THE LINE OF CREDIT
The line of credit is a short-term loan usually used to support short-term assets that are illiquid. The assets thus financed are most often accounts receivable and inventories. Operation The line of credit is repayable on demand by the banking institution if you are in default of payment; for example, if you exceed the authorized limit or if the guarantees provided to the bank are no longer sufficient to cover the level of use. The authorized credit limit is established on the basis of the assessment of monthly cash or cash needs.
The cash flow forecast (or cash budget) is the most appropriate tool for assessing line of credit needs. This financial statement will be studied in the next chapter. As soon as your cash becomes negative, the banking institution automatically advances you the money necessary to bring everything back to positive. These advances are usually made in equal installments of $500, $1,000, etc., depending on the terms of the contract.
For example, if your bank account is in deficit by $200, then the bank will advance you $1,000 if advances are paid in $1,000 increments. This will give you a positive cash balance of $800. However, you will have to pay interest on the used line of credit of $1,000, even if you only needed $200 to cover your bank deficit.

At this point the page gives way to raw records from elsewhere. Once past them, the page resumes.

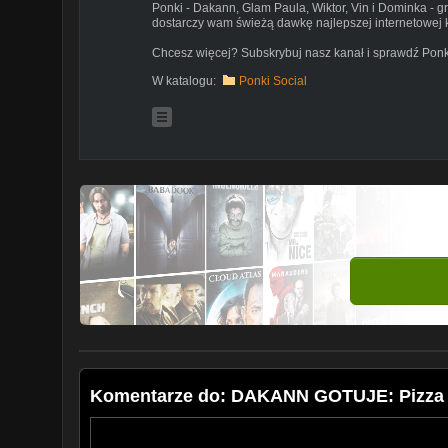
Ponki - Dakann, Glam Paula, Wiktor, Vin i Dominka - 
dostarczy wam świeżą dawkę najlepszej internetowej 
Chcesz więcej? Subskrybuj nasz kanał i sprawdź Ponk
W katalogu:
Ponki Social
Komentarze do: DAKANN GOTUJE: Pizza 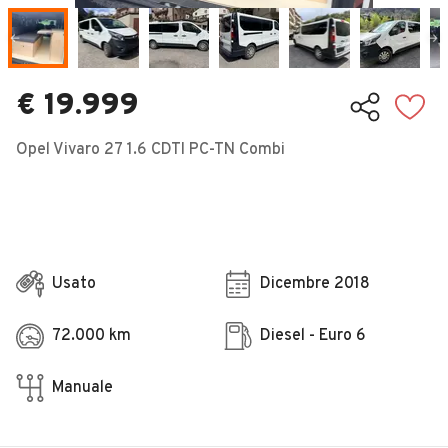
Veicoli Commerciali
Concessionari
€ 19.999
Opel Vivaro 27 1.6 CDTI PC-TN Combi
Usato
Dicembre 2018
72.000 km
Diesel - Euro 6
Manuale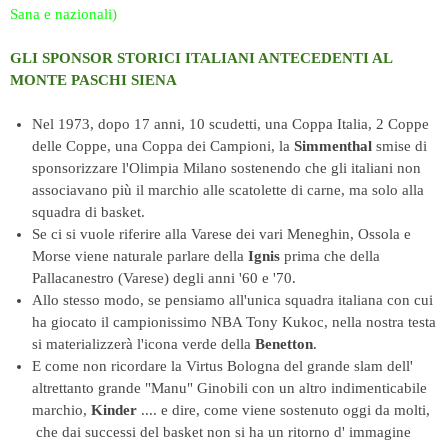
Sana e nazionali)
GLI SPONSOR STORICI ITALIANI ANTECEDENTI AL
MONTE PASCHI SIENA
ALTRE GRANDI CHE HANNO
SEGNATO UN'EPOCA
Nel 1973, dopo 17 anni, 10 scudetti, una Coppa Italia, 2 Coppe
delle Coppe, una Coppa dei Campioni, la
Simmenthal
smise di
sponsorizzare l'Olimpia Milano sostenendo che gli italiani non
associavano più il marchio alle scatolette di carne, ma solo alla
squadra di basket.
Se ci si vuole riferire alla Varese dei vari Meneghin, Ossola e
Morse viene naturale parlare della
Ignis
prima che della
Pallacanestro (Varese) degli anni '60 e '70.
Allo stesso modo, se pensiamo all'unica squadra italiana con cui
ha giocato il campionissimo NBA Tony Kukoc, nella nostra testa
si materializzerà l'icona verde della
Benetton
.
E come non ricordare la Virtus Bologna del grande slam dell'
altrettanto grande "Manu" Ginobili con un altro indimenticabile
marchio,
Kinder
.... e dire, come viene sostenuto oggi da molti,
che dai successi del basket non si ha un ritorno d' immagine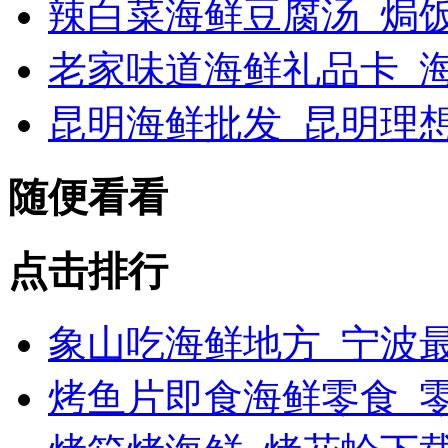
辣白菜海鲜豆腐汤_焗
老家味道海鲜礼品卡_海
昆明海鲜批发_昆明理
随便看看
点击排行
象山吃海鲜地方_宁波最
烤鱼片即食海鲜零食_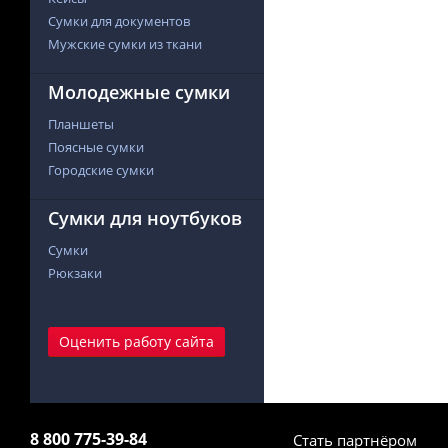
Сумки для документов
Мужские сумки из ткани
Молодежные сумки
Планшеты
Поясные сумки
Городские сумки
Сумки для ноутбуков
Сумки
Рюкзаки
Оценить работу сайта
8 800 775-39-84
Стать партнёром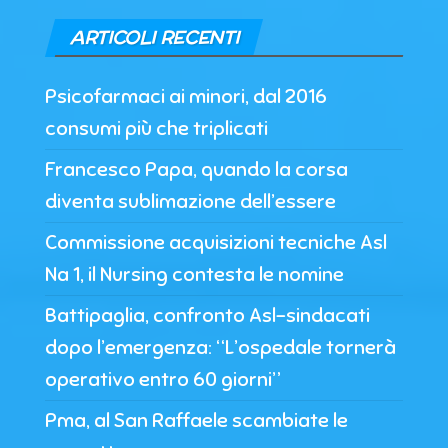
ARTICOLI RECENTI
Psicofarmaci ai minori, dal 2016
consumi più che triplicati
Francesco Papa, quando la corsa
diventa sublimazione dell’essere
Commissione acquisizioni tecniche Asl
Na 1, il Nursing contesta le nomine
Battipaglia, confronto Asl-sindacati
dopo l’emergenza: “L’ospedale tornerà
operativo entro 60 giorni”
Pma, al San Raffaele scambiate le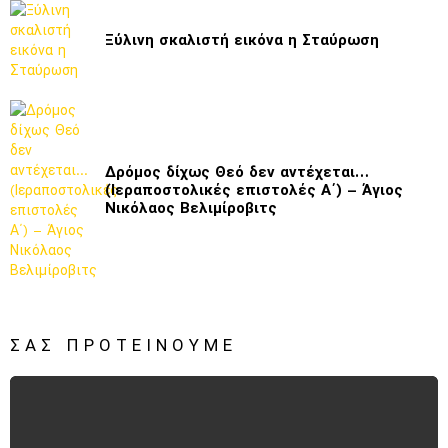
Ξύλινη σκαλιστή εικόνα η Σταύρωση
Δρόμος δίχως Θεό δεν αντέχεται…
(Ιεραποστολικές επιστολές Α΄) – Άγιος
Νικόλαος Βελιμίροβιτς
ΣΑΣ ΠΡΟΤΕΊΝΟΥΜΕ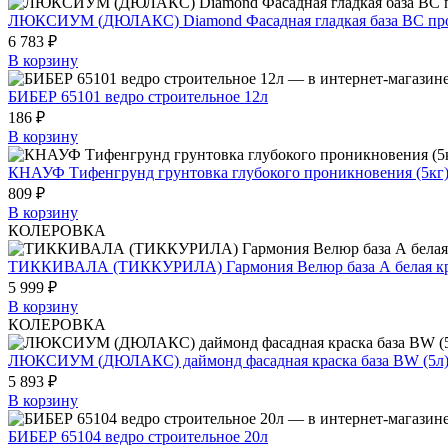
ЛЮКСИУМ (ДЮЛАКС) Diamond Фасадная гладкая база BC прозр
6 783 ₽
В корзину
БИБЕР 65101 ведро строительное 12л
186 ₽
В корзину
КНАУФ Тифенгрунд грунтовка глубокого проникновения (5кг
809 ₽
В корзину
КОЛЕРОВКА
ТИККИВАЛА (ТИККУРИЛА) Гармония Велюр база А белая крас
5 999 ₽
В корзину
КОЛЕРОВКА
ЛЮКСИУМ (ДЮЛАКС) даймонд фасадная краска база BW (5л)
5 893 ₽
В корзину
БИБЕР 65104 ведро строительное 20л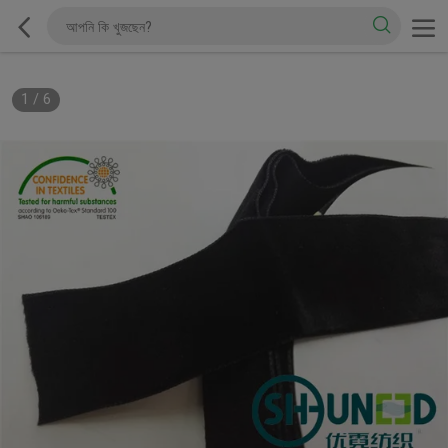
1
/
6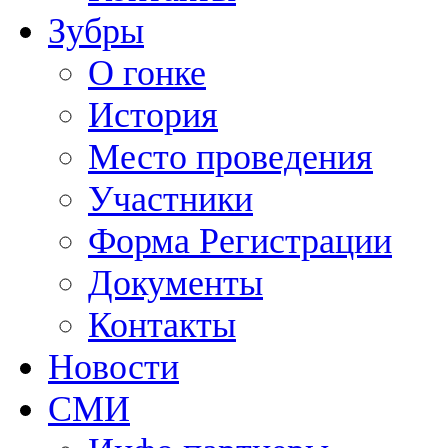
Зубры
О гонке
История
Место проведения
Участники
Форма Регистрации
Документы
Контакты
Новости
СМИ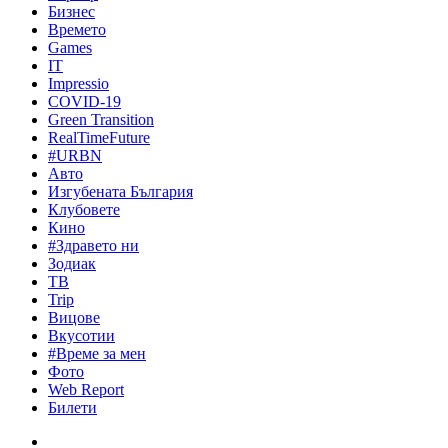
Бизнес
Времето
Games
IT
Impressio
COVID-19
Green Transition
RealTimeFuture
#URBN
Авто
Изгубената България
Клубовете
Кино
#Здравето ни
Зодиак
ТВ
Trip
Вицове
Вкусотии
#Време за мен
Фото
Web Report
Билети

Financing – Step 6 – Financial forecasts 72 Guarantees to be provided Usually, financial institutions allow the use of a margin equivalent to 75% of accounts receivable for 90 days or less. The bank may therefore ask you to provide it with the chronological list of your customer accounts each month or each quarter and will thus compare it with the amount of your margin used.
You will therefore need to have adequate bookkeeping to provide the requested documents within the required deadlines. Using accounting software will make your job easier. Depending on the nature of the stocks (ease of resale, perishable goods, speed of obsolescence, etc.), you can also give them as collateral.
The bank may also obtain the inventory as collateral against the use of your margin. The limit granted will mainly depend on the nature of the guarantees provided. For example, perishable or rapidly depreciating items are usually not considered valid warranty even if the institution includes them in its list!
If the company has temporary investments, you can provide them as collateral against 100% financing. For example, if the company holds a certificate of deposit for $25,000, it can obtain an equivalent credit limit. Finally, you may be called upon to provide personal guarantees to obtain financing.
If your business has surplus cash, you will have interest income (or interest income) which will be added to business income in the income statement. We will study how to calculate these surpluses at the cash stage.